• **Exercise description**: In the entries below, which lines run from the one containing "<!-- number labels -->" to the one containing "<!-- street labels -->"? Copy exactly those lines, ends included, and no others.

• **Extracted data**:
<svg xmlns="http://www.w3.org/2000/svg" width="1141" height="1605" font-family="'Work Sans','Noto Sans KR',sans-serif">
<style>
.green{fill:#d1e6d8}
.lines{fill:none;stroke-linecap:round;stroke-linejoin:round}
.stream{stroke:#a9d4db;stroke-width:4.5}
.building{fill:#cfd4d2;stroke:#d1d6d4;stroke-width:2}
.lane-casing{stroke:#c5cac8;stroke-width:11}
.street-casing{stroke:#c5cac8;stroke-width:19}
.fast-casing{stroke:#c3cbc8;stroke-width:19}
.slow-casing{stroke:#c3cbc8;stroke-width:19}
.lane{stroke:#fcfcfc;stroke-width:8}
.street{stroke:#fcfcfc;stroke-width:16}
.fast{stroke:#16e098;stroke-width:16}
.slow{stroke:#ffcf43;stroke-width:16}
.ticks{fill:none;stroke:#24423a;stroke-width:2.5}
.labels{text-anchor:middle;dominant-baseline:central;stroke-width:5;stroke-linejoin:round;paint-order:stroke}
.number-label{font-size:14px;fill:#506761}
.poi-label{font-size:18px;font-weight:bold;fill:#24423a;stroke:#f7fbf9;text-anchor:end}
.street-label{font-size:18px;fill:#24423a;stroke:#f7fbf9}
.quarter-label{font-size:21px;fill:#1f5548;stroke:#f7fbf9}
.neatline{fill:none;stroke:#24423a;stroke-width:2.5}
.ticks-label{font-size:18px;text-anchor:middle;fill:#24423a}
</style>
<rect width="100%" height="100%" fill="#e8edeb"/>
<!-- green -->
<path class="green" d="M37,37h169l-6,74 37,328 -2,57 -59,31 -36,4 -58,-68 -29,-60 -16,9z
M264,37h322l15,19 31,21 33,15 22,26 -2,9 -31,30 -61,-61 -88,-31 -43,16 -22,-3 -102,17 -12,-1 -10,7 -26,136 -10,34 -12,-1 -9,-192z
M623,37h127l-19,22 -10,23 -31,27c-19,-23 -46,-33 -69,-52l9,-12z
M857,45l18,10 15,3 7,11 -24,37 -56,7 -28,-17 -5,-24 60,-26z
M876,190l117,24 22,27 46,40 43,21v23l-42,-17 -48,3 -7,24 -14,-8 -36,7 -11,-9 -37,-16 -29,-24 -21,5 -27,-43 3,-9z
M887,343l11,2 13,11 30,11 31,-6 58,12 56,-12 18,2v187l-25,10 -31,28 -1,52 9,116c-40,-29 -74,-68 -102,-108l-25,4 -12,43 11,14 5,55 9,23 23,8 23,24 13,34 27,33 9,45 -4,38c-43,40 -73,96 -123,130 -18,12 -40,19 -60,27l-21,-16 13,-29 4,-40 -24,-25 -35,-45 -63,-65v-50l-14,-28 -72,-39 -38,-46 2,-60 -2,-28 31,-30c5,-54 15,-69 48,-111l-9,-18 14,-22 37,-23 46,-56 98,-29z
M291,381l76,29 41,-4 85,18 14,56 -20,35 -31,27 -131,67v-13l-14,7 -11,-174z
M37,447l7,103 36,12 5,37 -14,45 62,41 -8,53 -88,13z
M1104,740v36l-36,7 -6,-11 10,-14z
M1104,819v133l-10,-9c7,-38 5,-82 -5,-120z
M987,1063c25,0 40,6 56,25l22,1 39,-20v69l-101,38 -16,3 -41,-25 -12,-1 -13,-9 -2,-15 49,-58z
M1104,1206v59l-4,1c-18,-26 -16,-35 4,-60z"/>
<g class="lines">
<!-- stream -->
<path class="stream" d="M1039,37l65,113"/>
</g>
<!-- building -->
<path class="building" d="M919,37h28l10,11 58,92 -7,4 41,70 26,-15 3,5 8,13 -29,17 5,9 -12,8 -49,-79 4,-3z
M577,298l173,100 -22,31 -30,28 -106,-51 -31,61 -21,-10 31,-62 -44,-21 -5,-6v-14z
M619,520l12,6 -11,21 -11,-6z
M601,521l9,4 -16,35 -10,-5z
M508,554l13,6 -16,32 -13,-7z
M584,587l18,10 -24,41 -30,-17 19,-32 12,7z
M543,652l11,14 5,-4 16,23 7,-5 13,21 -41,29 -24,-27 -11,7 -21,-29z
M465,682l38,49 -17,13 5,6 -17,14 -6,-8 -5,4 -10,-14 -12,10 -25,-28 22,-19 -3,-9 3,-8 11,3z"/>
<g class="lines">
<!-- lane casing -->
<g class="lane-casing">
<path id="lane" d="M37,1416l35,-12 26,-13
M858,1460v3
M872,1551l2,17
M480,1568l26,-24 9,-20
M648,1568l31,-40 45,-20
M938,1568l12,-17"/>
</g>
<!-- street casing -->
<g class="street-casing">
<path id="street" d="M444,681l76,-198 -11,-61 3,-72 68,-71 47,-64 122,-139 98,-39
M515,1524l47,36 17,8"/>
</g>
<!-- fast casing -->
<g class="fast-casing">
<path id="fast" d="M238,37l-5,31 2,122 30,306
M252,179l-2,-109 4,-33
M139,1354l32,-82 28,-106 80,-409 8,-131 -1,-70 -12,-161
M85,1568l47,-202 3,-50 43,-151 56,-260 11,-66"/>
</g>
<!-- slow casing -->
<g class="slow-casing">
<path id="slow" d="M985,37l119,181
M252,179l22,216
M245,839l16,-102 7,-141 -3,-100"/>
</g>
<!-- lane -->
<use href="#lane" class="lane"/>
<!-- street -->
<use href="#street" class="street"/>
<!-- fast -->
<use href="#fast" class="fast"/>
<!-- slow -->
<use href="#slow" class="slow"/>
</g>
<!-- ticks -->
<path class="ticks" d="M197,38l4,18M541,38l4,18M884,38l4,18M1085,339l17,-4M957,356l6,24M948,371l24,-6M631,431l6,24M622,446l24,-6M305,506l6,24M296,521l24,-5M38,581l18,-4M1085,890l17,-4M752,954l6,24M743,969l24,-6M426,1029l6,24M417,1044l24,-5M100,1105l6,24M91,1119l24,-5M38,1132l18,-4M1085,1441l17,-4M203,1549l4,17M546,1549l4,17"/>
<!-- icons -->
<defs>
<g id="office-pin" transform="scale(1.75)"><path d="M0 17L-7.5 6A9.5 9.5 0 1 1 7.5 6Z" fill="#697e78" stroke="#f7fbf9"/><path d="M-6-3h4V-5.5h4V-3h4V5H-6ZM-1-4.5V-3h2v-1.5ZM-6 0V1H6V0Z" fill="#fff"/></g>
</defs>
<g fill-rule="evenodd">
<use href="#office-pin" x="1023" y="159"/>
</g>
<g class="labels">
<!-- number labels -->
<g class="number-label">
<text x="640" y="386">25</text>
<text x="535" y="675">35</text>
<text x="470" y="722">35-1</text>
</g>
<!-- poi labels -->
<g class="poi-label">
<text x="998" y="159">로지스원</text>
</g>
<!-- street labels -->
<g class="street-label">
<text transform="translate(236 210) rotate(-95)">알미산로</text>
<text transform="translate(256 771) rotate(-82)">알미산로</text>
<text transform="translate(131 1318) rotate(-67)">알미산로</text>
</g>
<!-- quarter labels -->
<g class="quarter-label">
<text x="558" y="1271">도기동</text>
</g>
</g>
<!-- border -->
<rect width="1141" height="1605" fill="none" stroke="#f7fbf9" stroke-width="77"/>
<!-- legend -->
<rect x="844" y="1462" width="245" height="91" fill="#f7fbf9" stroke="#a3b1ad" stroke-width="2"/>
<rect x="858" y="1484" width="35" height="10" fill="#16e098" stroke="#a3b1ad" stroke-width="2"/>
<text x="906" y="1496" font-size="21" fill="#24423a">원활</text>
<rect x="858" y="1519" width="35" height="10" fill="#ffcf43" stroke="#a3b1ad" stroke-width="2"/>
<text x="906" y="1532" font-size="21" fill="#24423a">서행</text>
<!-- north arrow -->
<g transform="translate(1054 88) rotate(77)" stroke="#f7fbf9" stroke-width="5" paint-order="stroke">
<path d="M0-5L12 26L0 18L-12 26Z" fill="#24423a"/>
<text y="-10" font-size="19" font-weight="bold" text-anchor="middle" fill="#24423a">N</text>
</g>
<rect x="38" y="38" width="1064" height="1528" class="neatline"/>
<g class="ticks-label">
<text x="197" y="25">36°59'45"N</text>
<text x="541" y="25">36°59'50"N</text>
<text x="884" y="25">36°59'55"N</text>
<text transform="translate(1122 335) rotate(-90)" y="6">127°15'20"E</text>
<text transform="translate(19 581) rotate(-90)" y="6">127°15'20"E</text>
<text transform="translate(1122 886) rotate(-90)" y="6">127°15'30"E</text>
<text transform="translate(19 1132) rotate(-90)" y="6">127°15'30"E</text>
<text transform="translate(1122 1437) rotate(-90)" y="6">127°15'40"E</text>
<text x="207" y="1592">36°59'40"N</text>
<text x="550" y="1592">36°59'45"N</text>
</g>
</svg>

• **Answer section**:
<!-- number labels -->
<g class="number-label">
<text x="640" y="386">25</text>
<text x="535" y="675">35</text>
<text x="470" y="722">35-1</text>
</g>
<!-- poi labels -->
<g class="poi-label">
<text x="998" y="159">로지스원</text>
</g>
<!-- street labels -->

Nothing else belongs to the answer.